É neste contexto mais amplo que gostaria de observar quanto se demonstrou fecundo o uso da analogia na filosofia e na teologia, não só como instrumento de análise horizontal das realidades da natureza, mas também como estímulo para a reflexão criativa num plano transcendente mais elevado. Precisamente graças ao conceito da criação o pensamento cristão utilizou a analogia não só para investigar a realidade terrena, mas também como meio para passar da ordem criada à contemplação do seu Criador, com a devida consideração do princípio segundo o qual a transcendência de Deus implica que cada semelhança com as suas criaturas necessariamente comporta uma maior dessimilaridade: enquanto a criatura é estruturalmente um ser por participação, Deus é um ser por essência, ou Esse subsistens. No grande empreendimento humano de tentar trazer à luz os mistérios do homem e do universo, estou convicto da necessidade urgente de diálogo constante e de cooperação ente os mundos da ciência e da fé para edificar uma cultura de respeito da dignidade e liberdade do homem, do futuro da nossa família humana e do desenvolvimento sustentável a longo prazo do nosso planeta. Sem esta interacção necessária, as grandes questões da humanidade deixam o âmbito da razão e da verdade, e são abandonadas ao irracional, ao mito ou à indiferença, com grande desvantagem para a humanidade, para a paz no mundo e para o nosso destino último.

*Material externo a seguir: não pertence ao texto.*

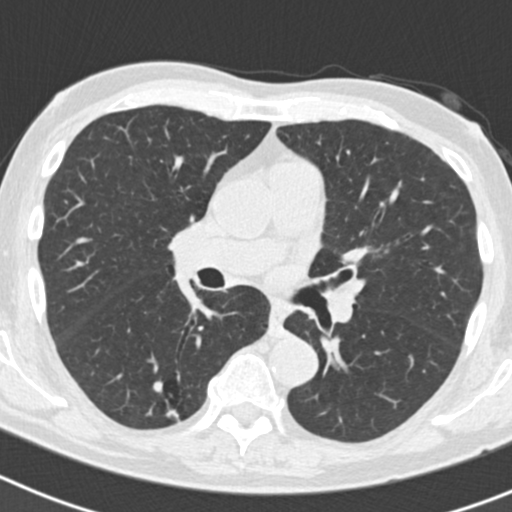
Low-dose screening chest CT, axial slice; second screening round (one year after baseline); lung window (W 1500 / L -600 HU); standard (soft-tissue) reconstruction kernel (B30f); 120 kVp; slice 78 of 186 in the series; 512 × 512 image matrix. Male participant, aged 70 years at enrolment. Current smoker at enrolment.
- Expert reader's lesion annotation, box from (x=132, y=374) to (x=199, y=433) px.
- The screening reader recorded 5 non-calcified nodules or masses ≥4 mm on this exam; which of them this box marks is not recorded.
- Later outcome: lung cancer diagnosed 622 days after this screen — bronchiolo-alveolar adenocarcinoma, NOS, right lower lobe, poorly differentiated (G3), stage IB (AJCC 6th edition), 30 mm at pathology.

Queridos amigos, ao concluir estas reflexões, gostaria de chamar a vossa atenção para o Ano da fé que a Igreja está a celebrar para comemorar o cinquentenário do concílio Vaticano II. Agradecendo-vos pelo contributo específico da Academia para o fortalecimento da relação entre razão e fé, garanto-vos o meu interesse profundo pelas vossas actividades e as minhas orações por vós e vossas famílias. Invoco sobre todos as bênçãos de Deus Todo-Poderoso da sabedoria, da alegria e da paz.